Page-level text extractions

*** Begin section ***

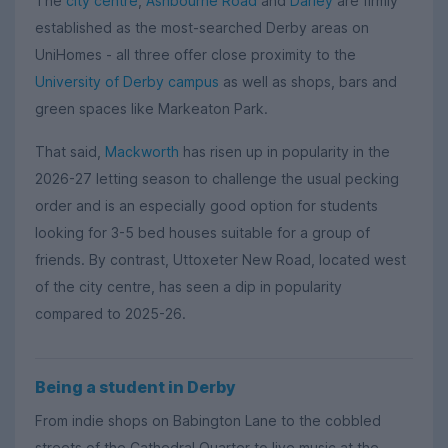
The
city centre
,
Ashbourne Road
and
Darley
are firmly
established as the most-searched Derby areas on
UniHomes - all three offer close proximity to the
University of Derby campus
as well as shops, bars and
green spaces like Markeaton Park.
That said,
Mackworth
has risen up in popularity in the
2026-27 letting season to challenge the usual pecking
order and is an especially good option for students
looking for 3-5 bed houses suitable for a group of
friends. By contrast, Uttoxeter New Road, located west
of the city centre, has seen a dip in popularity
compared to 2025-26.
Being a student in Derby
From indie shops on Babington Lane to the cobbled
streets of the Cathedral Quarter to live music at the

*** End section ***

Which of the lines in the data contain the string "Road"? Return each one.

Ashbourne Road
friends. By contrast, Uttoxeter New Road, located west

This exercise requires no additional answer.